── Study material ──
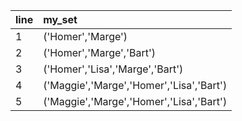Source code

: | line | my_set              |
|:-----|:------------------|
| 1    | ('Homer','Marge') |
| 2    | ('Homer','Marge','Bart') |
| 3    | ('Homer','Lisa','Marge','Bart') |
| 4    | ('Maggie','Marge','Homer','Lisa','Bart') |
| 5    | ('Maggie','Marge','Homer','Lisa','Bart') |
───
▸ What you will do
Locate every line in the items above that contains the string "Homer", and copy each one. Case counts.

▸ Response area
| 1    | ('Homer','Marge') |
| 2    | ('Homer','Marge','Bart') |
| 3    | ('Homer','Lisa','Marge','Bart') |
| 4    | ('Maggie','Marge','Homer','Lisa','Bart') |
| 5    | ('Maggie','Marge','Homer','Lisa','Bart') |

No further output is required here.